__TEXTAUSZUG__.

▼▼▼

Die aus dem Nordreich nach assyrischen Eroberungen 732 und 722 vC Deportierten haben keine Spuren hinterlassen. Sie werden sich wohl assimiliert haben. Ihre Geschichte fällt somit aus. Deportationen aus dem Südreich (↗Juda) durch die ↗Assyrer sind ab 701 vC auszumachen. Das Reich aber blieb in seiner Staatlichkeit bis zu seiner Vernichtung durch die ↗Neubabylonier (598/7 bzw. 587/6 vC) bestehen. Also lässt die Fachgelehrtenschaft die Exilszeit mit dem Verlust der Staatlichkeit Judas (587/6 vC) beginnen und mit der Eroberung Babyloniens durch die ↗Perser unter ↗Kyros II. (539/8 vC) enden, obwohl nennenswerte Rückwanderungen wohl erst kurz vor 520 vC stattgefunden haben. Exilierte aber waren in ↗Babylonien schon vor 598 vC vorhanden gewesen und sind ihrer Mehrzahl nach 520 vC dort auch verblieben.

▲▲▲

__AUFGABE__.
Gib aus dem Text über die Exilszeit den Abschnitt von "Die aus dem" bis "dort auch verblieben." wortgetreu wieder.

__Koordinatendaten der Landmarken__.
▼▼▼

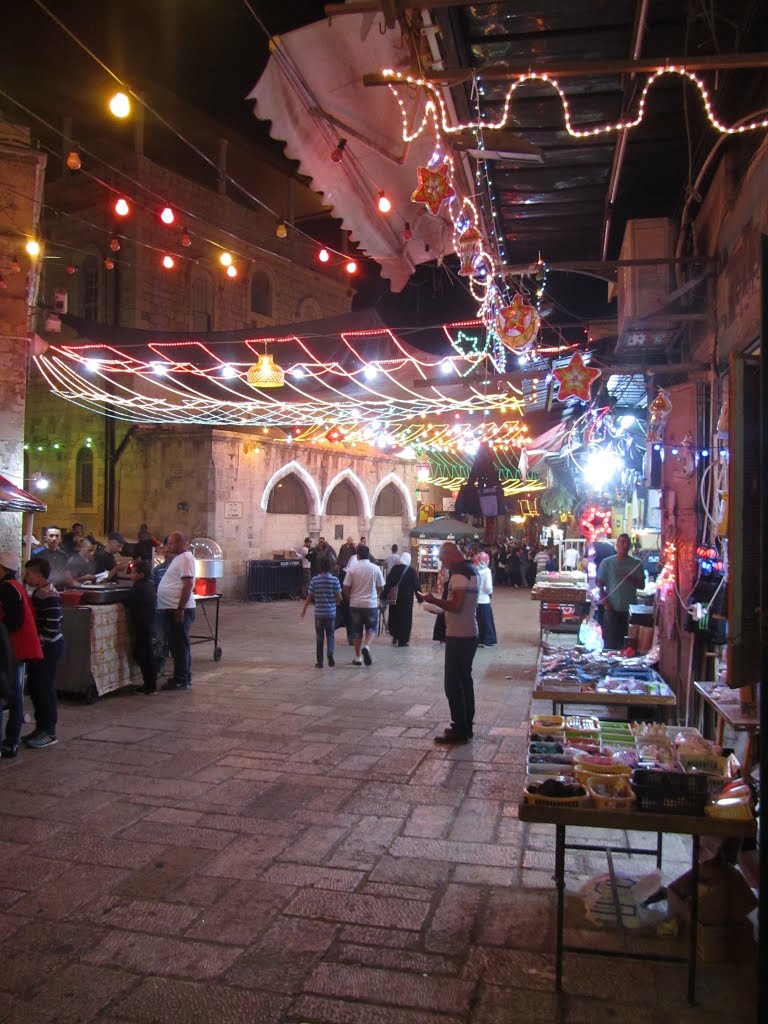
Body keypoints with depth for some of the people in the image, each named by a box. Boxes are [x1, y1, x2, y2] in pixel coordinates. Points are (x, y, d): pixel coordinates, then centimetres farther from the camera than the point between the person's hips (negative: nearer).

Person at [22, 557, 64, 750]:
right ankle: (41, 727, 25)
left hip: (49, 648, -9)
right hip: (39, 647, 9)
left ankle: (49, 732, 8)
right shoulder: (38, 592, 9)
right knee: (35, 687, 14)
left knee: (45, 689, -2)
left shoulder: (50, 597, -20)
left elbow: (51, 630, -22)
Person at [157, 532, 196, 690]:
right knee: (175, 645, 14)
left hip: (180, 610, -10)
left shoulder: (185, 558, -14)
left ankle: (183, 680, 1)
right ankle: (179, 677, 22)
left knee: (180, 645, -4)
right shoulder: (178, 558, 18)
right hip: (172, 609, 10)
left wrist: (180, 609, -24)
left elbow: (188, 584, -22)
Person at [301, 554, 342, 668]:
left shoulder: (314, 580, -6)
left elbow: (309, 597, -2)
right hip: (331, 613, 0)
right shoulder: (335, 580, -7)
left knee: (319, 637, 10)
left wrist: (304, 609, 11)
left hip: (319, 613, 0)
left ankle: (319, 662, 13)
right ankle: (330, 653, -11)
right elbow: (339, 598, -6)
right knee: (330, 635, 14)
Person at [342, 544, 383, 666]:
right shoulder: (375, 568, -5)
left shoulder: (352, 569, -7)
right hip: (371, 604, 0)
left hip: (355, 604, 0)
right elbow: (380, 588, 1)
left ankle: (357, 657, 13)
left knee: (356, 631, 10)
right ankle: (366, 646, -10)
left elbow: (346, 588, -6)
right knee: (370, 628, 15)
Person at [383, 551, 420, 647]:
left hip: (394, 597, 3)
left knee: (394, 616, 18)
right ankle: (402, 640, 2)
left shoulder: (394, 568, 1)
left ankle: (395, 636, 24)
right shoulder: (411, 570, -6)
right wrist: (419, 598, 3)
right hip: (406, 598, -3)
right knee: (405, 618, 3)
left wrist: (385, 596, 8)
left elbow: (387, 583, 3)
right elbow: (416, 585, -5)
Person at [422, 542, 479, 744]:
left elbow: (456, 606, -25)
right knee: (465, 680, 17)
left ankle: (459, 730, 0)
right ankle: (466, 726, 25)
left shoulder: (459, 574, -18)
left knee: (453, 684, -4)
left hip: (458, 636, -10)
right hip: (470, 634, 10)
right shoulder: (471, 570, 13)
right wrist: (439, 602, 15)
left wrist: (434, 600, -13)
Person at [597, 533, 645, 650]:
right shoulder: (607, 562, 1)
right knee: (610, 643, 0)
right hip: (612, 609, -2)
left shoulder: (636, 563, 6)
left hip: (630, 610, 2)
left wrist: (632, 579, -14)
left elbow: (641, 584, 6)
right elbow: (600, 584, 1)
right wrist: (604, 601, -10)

▲▲▲
▼▼▼

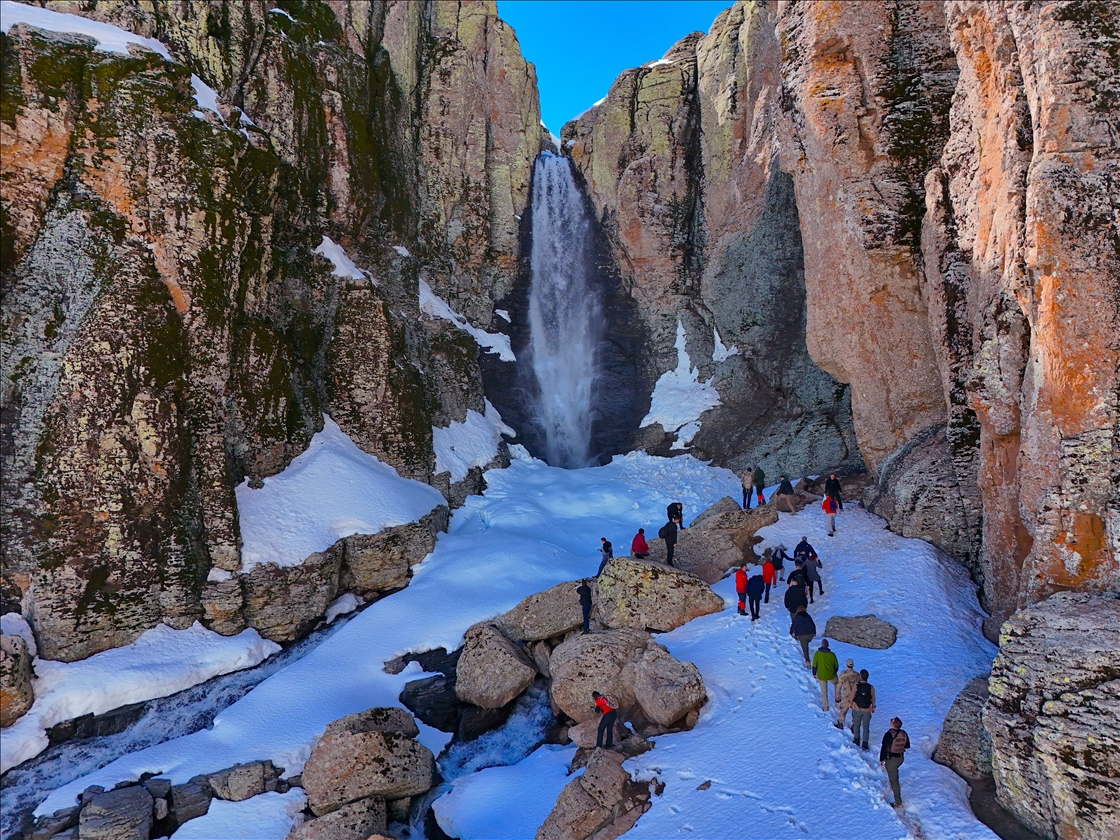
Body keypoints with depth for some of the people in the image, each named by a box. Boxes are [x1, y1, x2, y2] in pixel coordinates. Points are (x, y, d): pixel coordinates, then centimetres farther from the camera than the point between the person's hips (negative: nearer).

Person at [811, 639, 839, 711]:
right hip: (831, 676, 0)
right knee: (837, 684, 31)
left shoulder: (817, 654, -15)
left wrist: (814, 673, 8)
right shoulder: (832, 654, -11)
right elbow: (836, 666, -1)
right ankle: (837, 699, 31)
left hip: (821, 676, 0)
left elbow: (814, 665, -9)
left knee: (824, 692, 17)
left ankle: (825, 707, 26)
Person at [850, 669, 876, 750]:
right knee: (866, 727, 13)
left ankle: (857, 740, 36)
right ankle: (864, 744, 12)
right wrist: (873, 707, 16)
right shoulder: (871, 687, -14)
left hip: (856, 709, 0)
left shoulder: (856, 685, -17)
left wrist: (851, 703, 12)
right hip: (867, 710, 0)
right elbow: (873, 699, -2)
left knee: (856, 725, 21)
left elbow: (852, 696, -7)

▲▲▲

__LÖSUNG__.
Die aus dem Nordreich nach assyrischen Eroberungen 732 und 722 vC Deportierten haben keine Spuren hinterlassen. Sie werden sich wohl assimiliert haben. Ihre Geschichte fällt somit aus. Deportationen aus dem Südreich (↗Juda) durch die ↗Assyrer sind ab 701 vC auszumachen. Das Reich aber blieb in seiner Staatlichkeit bis zu seiner Vernichtung durch die ↗Neubabylonier (598/7 bzw. 587/6 vC) bestehen. Also lässt die Fachgelehrtenschaft die Exilszeit mit dem Verlust der Staatlichkeit Judas (587/6 vC) beginnen und mit der Eroberung Babyloniens durch die ↗Perser unter ↗Kyros II. (539/8 vC) enden, obwohl nennenswerte Rückwanderungen wohl erst kurz vor 520 vC stattgefunden haben. Exilierte aber waren in ↗Babylonien schon vor 598 vC vorhanden gewesen und sind ihrer Mehrzahl nach 520 vC dort auch verblieben.